As I keep saying, it is an absolute insult to be provided those 142 remaining answers to questions on notice the night before or, for those of us who were about to go into estimates, nine minutes before we entered. Then, of course, we have to ask questions relating to matters that are provided in those answers, which we cannot be across because it's provided to us nine minutes before we go in. This behaviour is absolutely unacceptable, particularly when our most marginalised Australians—who, let me remind this chamber, are Australian citizens—are treated in this way through the structures that are supposed to be there to improve their lives.
For some of you, they might just be another group of Australian citizens. For some of us, they are our family members who are dying—literally dying. They are children whose lives are lost, gone, children who are either fast tracked to incarceration, who've experienced the highest rates of sexual abuse in this country. Yet, again, it's another reminder of how this government continues to fail Indigenous children is that they don't want a royal commission into the sexual abuse of Indigenous children in remote communities. It's okay for institutional sexual abuse victims, but not if you're Indigenous in this country and it's occurring within your community. 'You're not as important,' is what this government tells those victims. Those victims, who come to me on a regular basis, crying out for support from those who have been elected to provide that support.

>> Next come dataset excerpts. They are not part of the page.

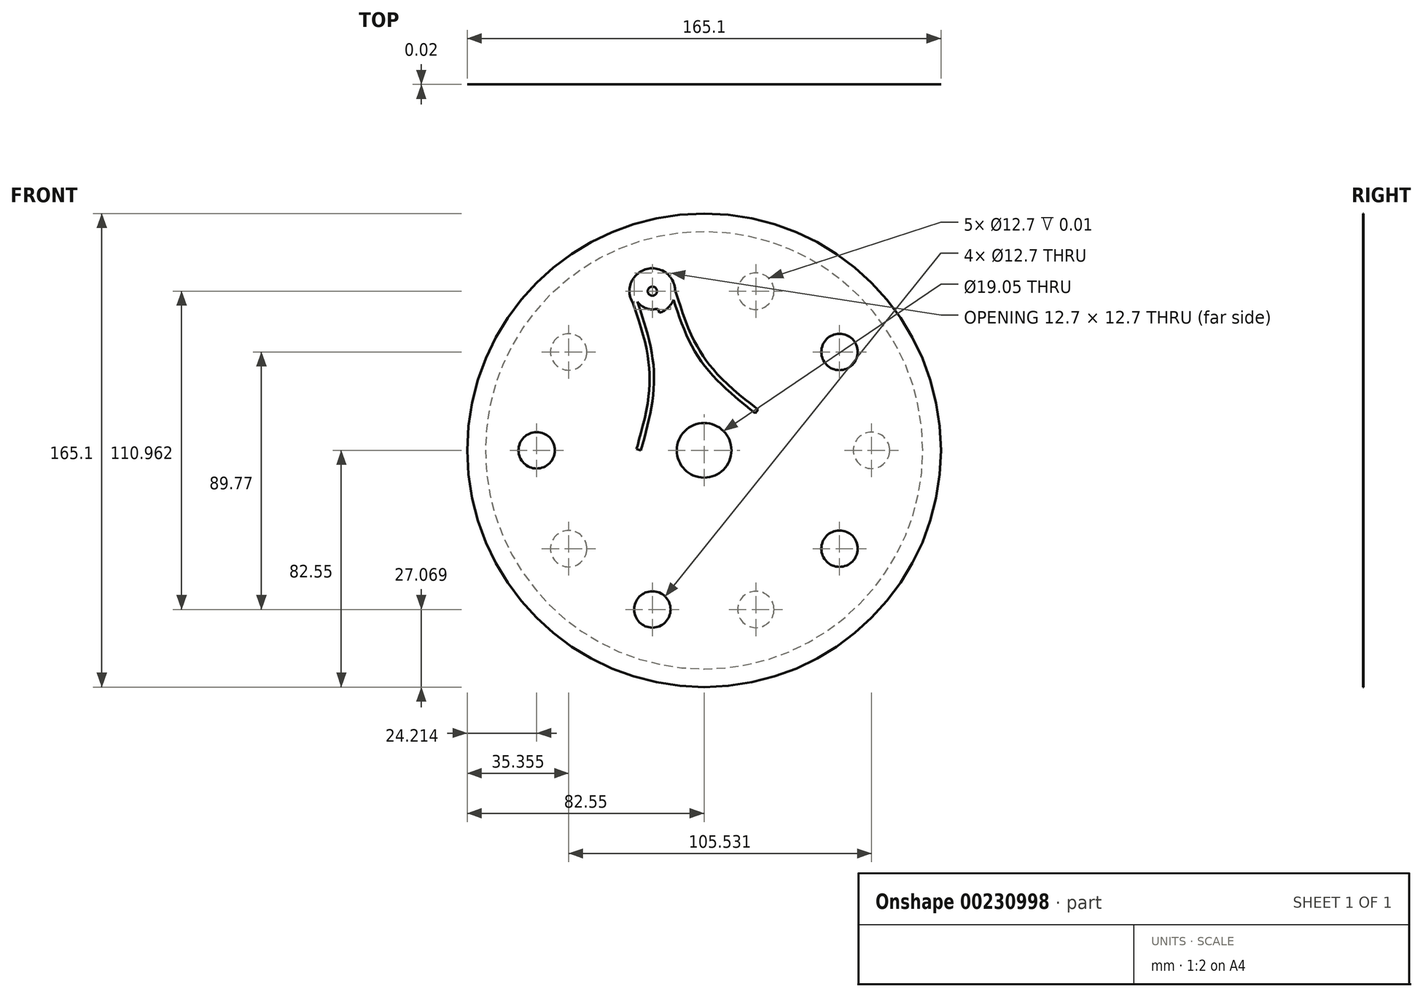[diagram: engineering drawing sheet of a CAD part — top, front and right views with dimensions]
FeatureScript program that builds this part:
annotation { "Feature Type Name" : "Feature", "Feature Type Description" : "" }
export const myFeature = defineFeature(function(context is Context, id is Id, definition is map)
    precondition{}
    {
        {
            var Q0;
            Q0=qCreatedBy(makeId("Front.planeOp"),FACE);
            var sketch = newSketch(context, id + "F0", { "sketchPlane" : qUnion([Q0])});
            skCircle(sketch, "E0", {"center": v(0, 0) * mm, "radius": 76.2 * mm});
            skCircle(sketch, "E1", {"center": v(0, 0) * mm, "radius": 9.53 * mm});
            skCircle(sketch, "E2", {"center": v(58.34, 0) * mm, "radius": 6.35 * mm});
            skCircle(sketch, "E3.1.0", {"center": v(47.2, -34.29) * mm, "radius": 6.35 * mm});
            skCircle(sketch, "E3.2.0", {"center": v(18.03, -55.48) * mm, "radius": 6.35 * mm});
            skCircle(sketch, "E3.3.0", {"center": v(-18.03, -55.48) * mm, "radius": 6.35 * mm});
            skCircle(sketch, "E3.4.0", {"center": v(-47.2, -34.29) * mm, "radius": 6.35 * mm});
            skCircle(sketch, "E3.5.0", {"center": v(-58.34, 0) * mm, "radius": 6.35 * mm});
            skCircle(sketch, "E3.6.0", {"center": v(-47.2, 34.29) * mm, "radius": 6.35 * mm});
            skCircle(sketch, "E3.7.0", {"center": v(-18.03, 55.48) * mm, "radius": 6.35 * mm});
            skCircle(sketch, "E3.8.0", {"center": v(18.03, 55.48) * mm, "radius": 6.35 * mm});
            skCircle(sketch, "E3.9.0", {"center": v(47.2, 34.29) * mm, "radius": 6.35 * mm});
            skLineSegment(sketch, "E3.anchor1", {"start": v(0, 0) * mm, "end": v(58.34, 0) * mm, "construction": true});
            skLineSegment(sketch, "E3.anchor2", {"start": v(0, 0) * mm, "end": v(47.2, 34.29) * mm, "construction": true});
            skSolve(sketch);
        }
        {
            var Q0;
            Q0=makeQuery(id+"F0.imprint","IMPRINT",FACE,{"disambiguationData":[TD([[makeQuery(id+"F0.imprint","IMPRINT",EDGE,{"derivedFrom":sQuery(id+"F0.wireOp",EDGE,"E0")}),1.0]])]});
            extrude(context, id + "F1", {"entities" : qUnion([Q0]), "depth" : 1 / 101.6 * mm});
        }
        {
            var Q0;
            Q0=makeQuery(id+"F1.opExtrude","CAP_FACE",FACE,{"disambiguationData":[OSD([sQuery(id+"F0.wireOp",EDGE,"E0"),sQuery(id+"F0.wireOp",EDGE,"E1"),sQuery(id+"F0.wireOp",EDGE,"E2"),sQuery(id+"F0.wireOp",EDGE,"E3.1.0"),sQuery(id+"F0.wireOp",EDGE,"E3.2.0"),sQuery(id+"F0.wireOp",EDGE,"E3.3.0"),sQuery(id+"F0.wireOp",EDGE,"E3.4.0"),sQuery(id+"F0.wireOp",EDGE,"E3.5.0"),sQuery(id+"F0.wireOp",EDGE,"E3.6.0"),sQuery(id+"F0.wireOp",EDGE,"E3.7.0"),sQuery(id+"F0.wireOp",EDGE,"E3.8.0"),sQuery(id+"F0.wireOp",EDGE,"E3.9.0")])],"isStart":false});
            var sketch = newSketch(context, id + "F2", { "sketchPlane" : qUnion([Q0])});
            skCircle(sketch, "E4", {"center": v(0, 0) * mm, "radius": 82.55 * mm});
            skCircle(sketch, "E5", {"center": v(-18.03, 55.48) * mm, "radius": 6.37 * mm});
            skFitSpline(sketch, "E6", {"points": [v(-23.27, 51.9) * mm, v(-17.44, 26.26) * mm, v(-22, 0) * mm], "startDerivative": vector(16.88, -51.22) * mm, "endDerivative": vector(-14.32, -52.56) * mm});
            skLineSegment(sketch, "E7", {"start": v(-18.03, 55.48) * mm, "end": v(0, 0) * mm});
            skFitSpline(sketch, "E8.MirrorCS", {"points": [v(-11.68, 55.66) * mm, v(-1.33, 31.5) * mm, v(17.8, 12.93) * mm], "startDerivative": vector(16.45, -51.36) * mm, "endDerivative": vector(42.48, -34.1) * mm});
            skFitSpline(sketch, "E9.0", {"points": [v(-10.17, 56.14) * mm, v(-9.48, 54) * mm, v(-8.12, 49.74) * mm, v(-5.88, 43.54) * mm, v(-3.7, 38.64) * mm, v(-1.68, 34.94) * mm, v(0, 32.3) * mm, v(1.87, 29.8) * mm, v(4.62, 26.57) * mm, v(8.46, 22.77) * mm, v(13.5, 18.42) * mm, v(17.03, 15.6) * mm, v(18.8, 14.17) * mm]});
            skCircle(sketch, "E10.0", {"center": v(-18.03, 55.48) * mm, "radius": 7.96 * mm});
            skFitSpline(sketch, "E11.0", {"points": [v(-24.77, 51.4) * mm, v(-24.07, 49.26) * mm, v(-22.67, 45.01) * mm, v(-20.83, 38.68) * mm, v(-19.7, 33.44) * mm, v(-19.18, 29.26) * mm, v(-18.98, 26.13) * mm, v(-19.03, 23) * mm, v(-19.36, 18.78) * mm, v(-20.22, 13.45) * mm, v(-21.75, 6.97) * mm, v(-22.94, 2.6) * mm, v(-23.54, 0.42) * mm]});
            skLineSegment(sketch, "E12", {"start": v(17.8, 12.93) * mm, "end": v(18.8, 14.17) * mm});
            skLineSegment(sketch, "E13", {"start": v(-22, 0) * mm, "end": v(-23.54, 0.42) * mm});
            skCircle(sketch, "E14", {"center": v(-18.03, 55.48) * mm, "radius": 1.59 * mm});
            skCircle(sketch, "E15", {"center": v(0, 0) * mm, "radius": 6.35 * mm});
            skSolve(sketch);
        }
        {
            var Q0;
            {var subQ0=sQuery(id+"F2.wireOp",EDGE,"E12");Q0=makeQuery(id+"F2.imprint","IMPRINT",FACE,{"disambiguationData":[TD([[makeQuery(id+"F2.imprint","IMPRINT",EDGE,{"derivedFrom":subQ0}),-1.0]])]});}
            var Q1;
            Q1=makeQuery(id+"F2.imprint","IMPRINT",FACE,{"disambiguationData":[TD([[makeQuery(id+"F2.imprint","IMPRINT",EDGE,{"derivedFrom":sQuery(id+"F2.wireOp",EDGE,"E4")}),1.0]])]});
            var Q2;
            Q2=makeQuery(id+"F2.imprint","IMPRINT",FACE,{"disambiguationData":[TD([[makeQuery(id+"F2.imprint","IMPRINT",EDGE,{"derivedFrom":makeQuery(id+"F1.opExtrude","CAP_EDGE",EDGE,{"disambiguationData":[OSD([sQuery(id+"F0.wireOp",EDGE,"E3.8.0")])],"isStart":false})}),1.0]])]});
            var Q3;
            Q3=makeQuery(id+"F2.imprint","IMPRINT",FACE,{"disambiguationData":[TD([[makeQuery(id+"F2.imprint","IMPRINT",EDGE,{"derivedFrom":makeQuery(id+"F1.opExtrude","CAP_EDGE",EDGE,{"disambiguationData":[OSD([sQuery(id+"F0.wireOp",EDGE,"E2")])],"isStart":false})}),1.0]])]});
            var Q4;
            Q4=makeQuery(id+"F2.imprint","IMPRINT",FACE,{"disambiguationData":[TD([[makeQuery(id+"F2.imprint","IMPRINT",EDGE,{"derivedFrom":makeQuery(id+"F1.opExtrude","CAP_EDGE",EDGE,{"disambiguationData":[OSD([sQuery(id+"F0.wireOp",EDGE,"E3.2.0")])],"isStart":false})}),1.0]])]});
            var Q5;
            Q5=makeQuery(id+"F2.imprint","IMPRINT",FACE,{"disambiguationData":[TD([[makeQuery(id+"F2.imprint","IMPRINT",EDGE,{"derivedFrom":makeQuery(id+"F1.opExtrude","CAP_EDGE",EDGE,{"disambiguationData":[OSD([sQuery(id+"F0.wireOp",EDGE,"E3.4.0")])],"isStart":false})}),1.0]])]});
            var Q6;
            Q6=makeQuery(id+"F2.imprint","IMPRINT",FACE,{"disambiguationData":[TD([[makeQuery(id+"F2.imprint","IMPRINT",EDGE,{"derivedFrom":makeQuery(id+"F1.opExtrude","CAP_EDGE",EDGE,{"disambiguationData":[OSD([sQuery(id+"F0.wireOp",EDGE,"E3.6.0")])],"isStart":false})}),1.0]])]});
            var Q7;
            Q7=makeQuery(id+"F2.imprint","IMPRINT",FACE,{"disambiguationData":[TD([[makeQuery(id+"F2.imprint","IMPRINT",EDGE,{"derivedFrom":sQuery(id+"F2.wireOp",EDGE,"E14")}),-1.0]])]});
            var Q8;
            {var subQ0=sQuery(id+"F2.wireOp",EDGE,"E6");var subQ1=sQuery(id+"F2.wireOp",EDGE,"E5");var subQ2=makeQuery(id+"F2.imprint","INTERSECT",VERTEX,{"derivedFrom":[subQ1,subQ0]});Q8=makeQuery(id+"F2.imprint","IMPRINT",FACE,{"disambiguationData":[TD([[makeQuery(id+"F2.imprint","IMPRINT",EDGE,{"disambiguationData":[TD([[subQ2,-1.0]])],"derivedFrom":subQ1}),-1.0]])]});}
            extrude(context, id + "F3", {"entities" : qUnion([Q0, Q1, Q2, Q3, Q4, Q5, Q6, Q7, Q8]), "operationType" : NewBodyOperationType.ADD, "depth" : 1 / 101.6 * mm});
        }
    });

The absurdity continues through the processes that are supposed to provide support and help. But you know what it's doing? We see those organisations get out there with their buses shipping Aboriginal people from town camps to voting booths during elections—election in, election out—with their 'how to vote for Labor cards'. We all know it, don't we Senator Liddle? We've seen it. Those organisations are well funded. There's no transparency, no scrutiny and no accountability. This government doesn't want an audit because we'd uncover who's actually ensuring the gap continues to exist, who are the most powerful in this country and yet those who want to maintain the status quo for the benefit of ensuring a Labor government is returned to power either federally or in the Territory.
That's what's going on and that's what this government doesn't want the Australian people to understand or to be uncovered through a process. We just want to see our most marginalised, those that we love, we want to stop burying them, we want to see their lives being improved. It's our job to do that. Every single one of us in this chamber has that responsibility through the processes that we have and the power that the Australian people have invested in us.